**What is required**.
After dropping the pictures, give again exactly the lines of the data from its first line through the line with "34: (466, 265)", which is included as well.

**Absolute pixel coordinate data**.
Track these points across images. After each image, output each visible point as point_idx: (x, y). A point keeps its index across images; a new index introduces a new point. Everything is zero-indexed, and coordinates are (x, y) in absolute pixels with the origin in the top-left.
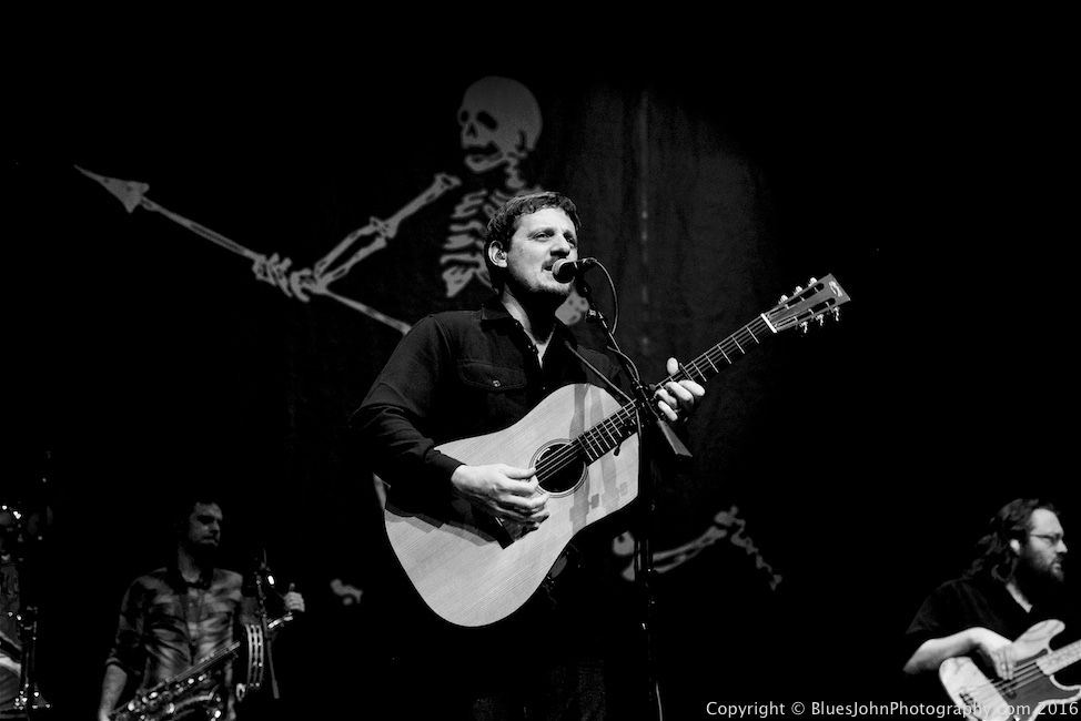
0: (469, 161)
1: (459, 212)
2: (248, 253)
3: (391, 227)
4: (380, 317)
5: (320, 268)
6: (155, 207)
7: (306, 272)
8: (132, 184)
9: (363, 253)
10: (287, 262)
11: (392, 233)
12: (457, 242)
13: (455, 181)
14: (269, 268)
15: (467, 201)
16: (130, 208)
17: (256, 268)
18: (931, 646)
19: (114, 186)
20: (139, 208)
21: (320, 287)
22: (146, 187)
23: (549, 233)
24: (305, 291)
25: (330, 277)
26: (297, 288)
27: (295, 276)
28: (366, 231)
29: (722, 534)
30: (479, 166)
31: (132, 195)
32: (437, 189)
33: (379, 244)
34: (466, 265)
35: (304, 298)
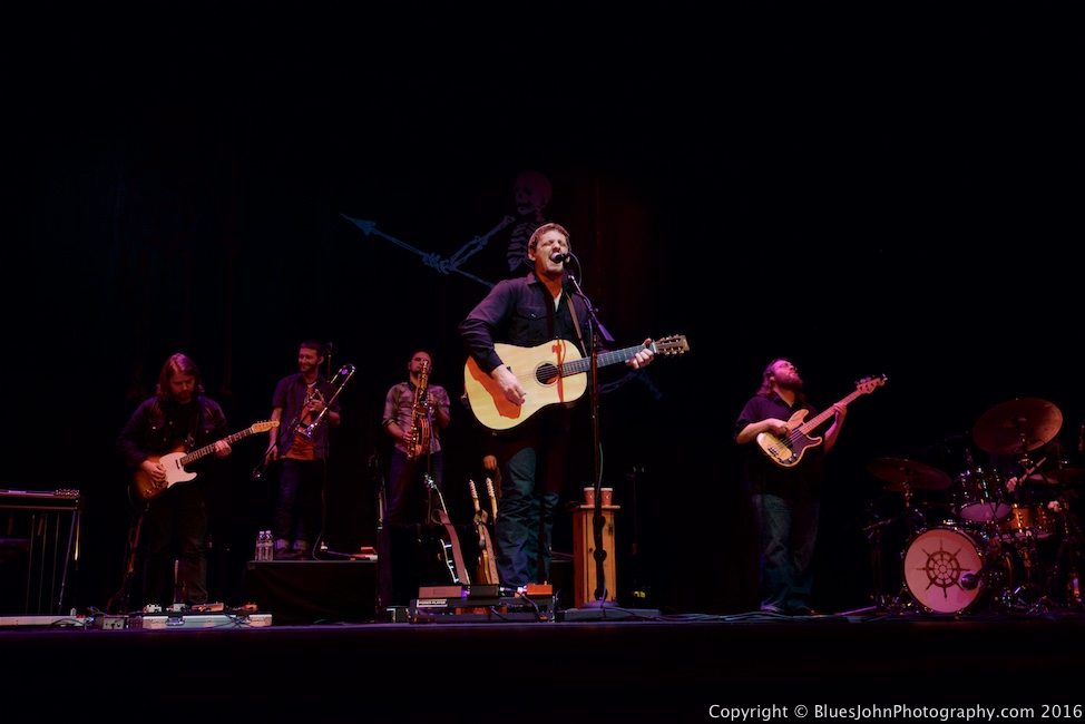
0: (519, 209)
1: (515, 233)
2: (421, 253)
3: (484, 240)
4: (481, 281)
5: (453, 259)
6: (378, 233)
7: (447, 261)
8: (368, 222)
9: (473, 252)
10: (439, 257)
11: (485, 243)
12: (514, 246)
13: (513, 219)
14: (431, 259)
15: (519, 228)
16: (367, 233)
17: (424, 260)
18: (751, 426)
19: (359, 223)
20: (371, 233)
21: (454, 268)
22: (374, 224)
23: (552, 242)
24: (447, 270)
25: (458, 263)
26: (443, 268)
27: (442, 262)
28: (474, 242)
29: (635, 375)
30: (524, 212)
31: (368, 227)
32: (505, 222)
33: (480, 248)
34: (519, 257)
35: (447, 273)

**Answer box**.
Track these points across images. After each image, output each visible point as point_idx: (x, y). A point keeps its index across images; a new index introduces a new point. Everything is zero-indexed, and coordinates are (x, y) in absolute pixels with the origin in the top-left.
0: (469, 161)
1: (459, 212)
2: (248, 253)
3: (391, 227)
4: (380, 317)
5: (320, 268)
6: (155, 207)
7: (306, 272)
8: (132, 184)
9: (363, 253)
10: (287, 262)
11: (392, 233)
12: (457, 242)
13: (455, 181)
14: (269, 268)
15: (467, 201)
16: (130, 208)
17: (256, 268)
18: (931, 646)
19: (114, 186)
20: (139, 208)
21: (320, 287)
22: (146, 187)
23: (549, 233)
24: (305, 291)
25: (330, 277)
26: (297, 288)
27: (295, 276)
28: (366, 231)
29: (722, 534)
30: (479, 166)
31: (132, 195)
32: (437, 189)
33: (379, 244)
34: (466, 265)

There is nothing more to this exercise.